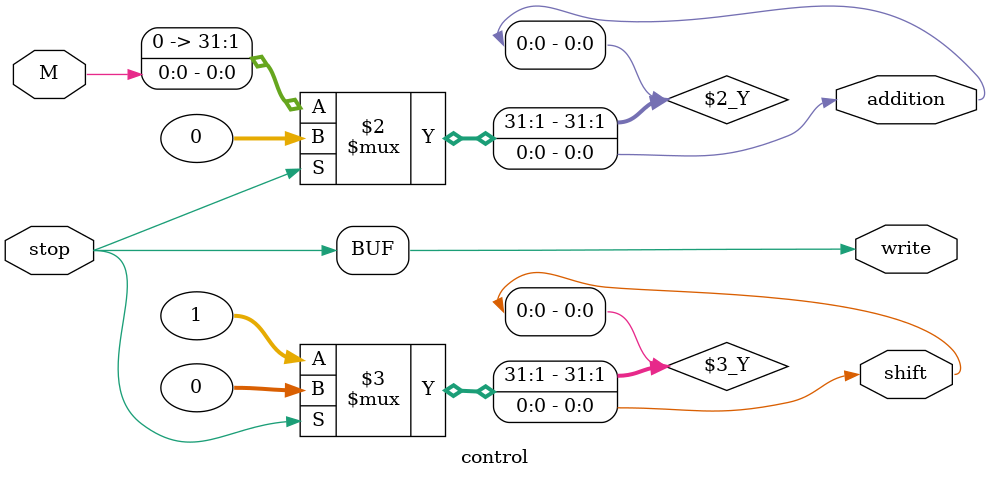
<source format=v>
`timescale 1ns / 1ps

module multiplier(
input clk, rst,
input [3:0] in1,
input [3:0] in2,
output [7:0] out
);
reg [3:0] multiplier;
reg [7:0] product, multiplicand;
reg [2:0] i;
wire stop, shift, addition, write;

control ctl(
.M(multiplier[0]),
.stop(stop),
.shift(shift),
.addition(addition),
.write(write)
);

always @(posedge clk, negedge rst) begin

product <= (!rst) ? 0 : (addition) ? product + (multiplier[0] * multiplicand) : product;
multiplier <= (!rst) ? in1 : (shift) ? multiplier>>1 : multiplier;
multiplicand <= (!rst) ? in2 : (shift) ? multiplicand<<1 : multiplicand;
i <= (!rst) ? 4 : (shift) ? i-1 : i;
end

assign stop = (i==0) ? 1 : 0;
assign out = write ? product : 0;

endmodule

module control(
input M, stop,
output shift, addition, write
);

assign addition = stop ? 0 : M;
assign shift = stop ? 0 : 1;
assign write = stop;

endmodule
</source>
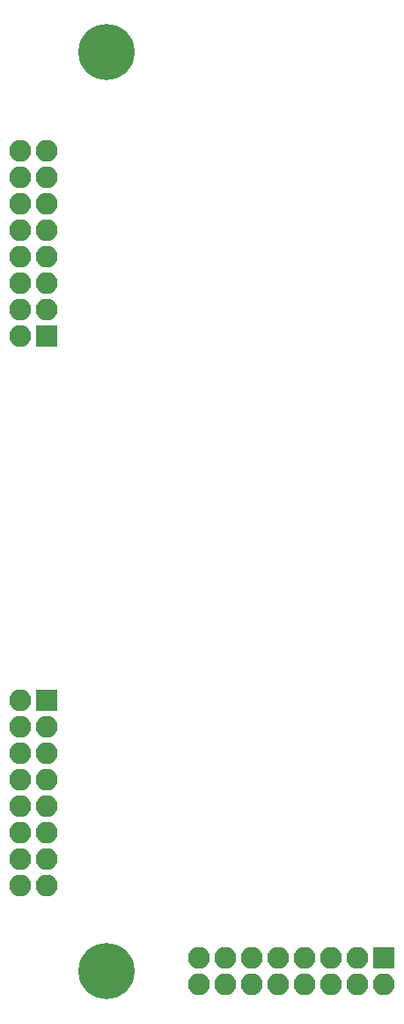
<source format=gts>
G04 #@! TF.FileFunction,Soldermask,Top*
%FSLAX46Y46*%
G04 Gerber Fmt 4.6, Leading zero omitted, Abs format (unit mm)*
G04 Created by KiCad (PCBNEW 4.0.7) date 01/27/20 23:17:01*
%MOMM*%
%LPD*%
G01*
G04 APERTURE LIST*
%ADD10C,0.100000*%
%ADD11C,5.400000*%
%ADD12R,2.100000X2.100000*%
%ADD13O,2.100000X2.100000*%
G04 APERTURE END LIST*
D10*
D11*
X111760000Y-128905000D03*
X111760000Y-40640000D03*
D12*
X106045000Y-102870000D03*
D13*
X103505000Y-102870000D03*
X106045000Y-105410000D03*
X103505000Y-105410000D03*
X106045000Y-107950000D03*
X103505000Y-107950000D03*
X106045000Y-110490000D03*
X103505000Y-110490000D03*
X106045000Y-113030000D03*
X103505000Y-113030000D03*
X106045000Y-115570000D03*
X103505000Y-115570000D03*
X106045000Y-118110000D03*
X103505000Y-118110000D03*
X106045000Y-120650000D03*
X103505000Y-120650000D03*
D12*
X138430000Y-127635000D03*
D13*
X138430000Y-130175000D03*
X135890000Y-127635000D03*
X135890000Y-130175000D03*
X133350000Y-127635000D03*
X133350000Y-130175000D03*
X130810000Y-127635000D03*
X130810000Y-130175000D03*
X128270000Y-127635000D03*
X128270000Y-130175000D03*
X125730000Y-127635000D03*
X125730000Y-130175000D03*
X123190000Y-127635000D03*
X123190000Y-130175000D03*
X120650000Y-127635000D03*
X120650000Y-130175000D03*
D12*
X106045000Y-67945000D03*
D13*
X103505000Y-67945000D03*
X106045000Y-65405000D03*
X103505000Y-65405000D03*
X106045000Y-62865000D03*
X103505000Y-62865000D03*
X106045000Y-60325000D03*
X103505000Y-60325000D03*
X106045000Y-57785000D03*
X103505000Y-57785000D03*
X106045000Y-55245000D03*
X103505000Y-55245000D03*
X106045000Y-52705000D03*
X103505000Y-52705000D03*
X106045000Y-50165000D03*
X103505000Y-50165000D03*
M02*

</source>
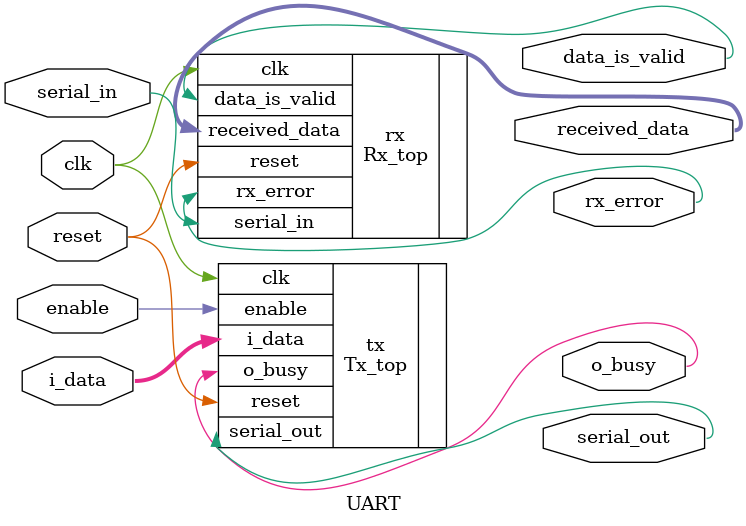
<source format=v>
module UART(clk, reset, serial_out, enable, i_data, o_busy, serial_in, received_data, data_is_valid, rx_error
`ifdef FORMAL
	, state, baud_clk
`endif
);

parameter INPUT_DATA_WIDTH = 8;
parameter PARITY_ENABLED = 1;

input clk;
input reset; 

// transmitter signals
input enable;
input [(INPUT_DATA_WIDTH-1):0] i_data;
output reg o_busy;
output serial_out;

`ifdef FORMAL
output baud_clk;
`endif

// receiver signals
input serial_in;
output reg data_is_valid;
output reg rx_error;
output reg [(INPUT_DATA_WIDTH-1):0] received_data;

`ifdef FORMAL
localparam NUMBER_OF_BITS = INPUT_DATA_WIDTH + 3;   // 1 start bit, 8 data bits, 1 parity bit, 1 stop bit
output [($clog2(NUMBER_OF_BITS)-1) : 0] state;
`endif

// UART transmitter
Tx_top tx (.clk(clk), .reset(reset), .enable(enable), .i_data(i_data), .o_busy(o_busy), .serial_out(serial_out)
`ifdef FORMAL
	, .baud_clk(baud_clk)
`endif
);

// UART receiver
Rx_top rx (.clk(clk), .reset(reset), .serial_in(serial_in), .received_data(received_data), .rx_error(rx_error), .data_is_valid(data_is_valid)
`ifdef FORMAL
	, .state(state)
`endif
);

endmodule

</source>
::::::::::
■ Task: The whole listing above needs to be copied exactly; please keep the pictures out.

■ Response below:
<source format=v>
`timescale 1ns / 1ps

module multiplier(
input clk, rst,
input [3:0] in1,
input [3:0] in2,
output [7:0] out
);
reg [3:0] multiplier;
reg [7:0] product, multiplicand;
reg [2:0] i;
wire stop, shift, addition, write;

control ctl(
.M(multiplier[0]),
.stop(stop),
.shift(shift),
.addition(addition),
.write(write)
);

always @(posedge clk, negedge rst) begin

product <= (!rst) ? 0 : (addition) ? product + (multiplier[0] * multiplicand) : product;
multiplier <= (!rst) ? in1 : (shift) ? multiplier>>1 : multiplier;
multiplicand <= (!rst) ? in2 : (shift) ? multiplicand<<1 : multiplicand;
i <= (!rst) ? 4 : (shift) ? i-1 : i;
end

assign stop = (i==0) ? 1 : 0;
assign out = write ? product : 0;

endmodule

module control(
input M, stop,
output shift, addition, write
);

assign addition = stop ? 0 : M;
assign shift = stop ? 0 : 1;
assign write = stop;

endmodule
</source>
<source format=gts>
G04 #@! TF.FileFunction,Soldermask,Top*
%FSLAX46Y46*%
G04 Gerber Fmt 4.6, Leading zero omitted, Abs format (unit mm)*
G04 Created by KiCad (PCBNEW 4.0.7) date 01/27/20 23:17:01*
%MOMM*%
%LPD*%
G01*
G04 APERTURE LIST*
%ADD10C,0.100000*%
%ADD11C,5.400000*%
%ADD12R,2.100000X2.100000*%
%ADD13O,2.100000X2.100000*%
G04 APERTURE END LIST*
D10*
D11*
X111760000Y-128905000D03*
X111760000Y-40640000D03*
D12*
X106045000Y-102870000D03*
D13*
X103505000Y-102870000D03*
X106045000Y-105410000D03*
X103505000Y-105410000D03*
X106045000Y-107950000D03*
X103505000Y-107950000D03*
X106045000Y-110490000D03*
X103505000Y-110490000D03*
X106045000Y-113030000D03*
X103505000Y-113030000D03*
X106045000Y-115570000D03*
X103505000Y-115570000D03*
X106045000Y-118110000D03*
X103505000Y-118110000D03*
X106045000Y-120650000D03*
X103505000Y-120650000D03*
D12*
X138430000Y-127635000D03*
D13*
X138430000Y-130175000D03*
X135890000Y-127635000D03*
X135890000Y-130175000D03*
X133350000Y-127635000D03*
X133350000Y-130175000D03*
X130810000Y-127635000D03*
X130810000Y-130175000D03*
X128270000Y-127635000D03*
X128270000Y-130175000D03*
X125730000Y-127635000D03*
X125730000Y-130175000D03*
X123190000Y-127635000D03*
X123190000Y-130175000D03*
X120650000Y-127635000D03*
X120650000Y-130175000D03*
D12*
X106045000Y-67945000D03*
D13*
X103505000Y-67945000D03*
X106045000Y-65405000D03*
X103505000Y-65405000D03*
X106045000Y-62865000D03*
X103505000Y-62865000D03*
X106045000Y-60325000D03*
X103505000Y-60325000D03*
X106045000Y-57785000D03*
X103505000Y-57785000D03*
X106045000Y-55245000D03*
X103505000Y-55245000D03*
X106045000Y-52705000D03*
X103505000Y-52705000D03*
X106045000Y-50165000D03*
X103505000Y-50165000D03*
M02*

</source>
<source format=v>
module UART(clk, reset, serial_out, enable, i_data, o_busy, serial_in, received_data, data_is_valid, rx_error
`ifdef FORMAL
	, state, baud_clk
`endif
);

parameter INPUT_DATA_WIDTH = 8;
parameter PARITY_ENABLED = 1;

input clk;
input reset; 

// transmitter signals
input enable;
input [(INPUT_DATA_WIDTH-1):0] i_data;
output reg o_busy;
output serial_out;

`ifdef FORMAL
output baud_clk;
`endif

// receiver signals
input serial_in;
output reg data_is_valid;
output reg rx_error;
output reg [(INPUT_DATA_WIDTH-1):0] received_data;

`ifdef FORMAL
localparam NUMBER_OF_BITS = INPUT_DATA_WIDTH + 3;   // 1 start bit, 8 data bits, 1 parity bit, 1 stop bit
output [($clog2(NUMBER_OF_BITS)-1) : 0] state;
`endif

// UART transmitter
Tx_top tx (.clk(clk), .reset(reset), .enable(enable), .i_data(i_data), .o_busy(o_busy), .serial_out(serial_out)
`ifdef FORMAL
	, .baud_clk(baud_clk)
`endif
);

// UART receiver
Rx_top rx (.clk(clk), .reset(reset), .serial_in(serial_in), .received_data(received_data), .rx_error(rx_error), .data_is_valid(data_is_valid)
`ifdef FORMAL
	, .state(state)
`endif
);

endmodule

</source>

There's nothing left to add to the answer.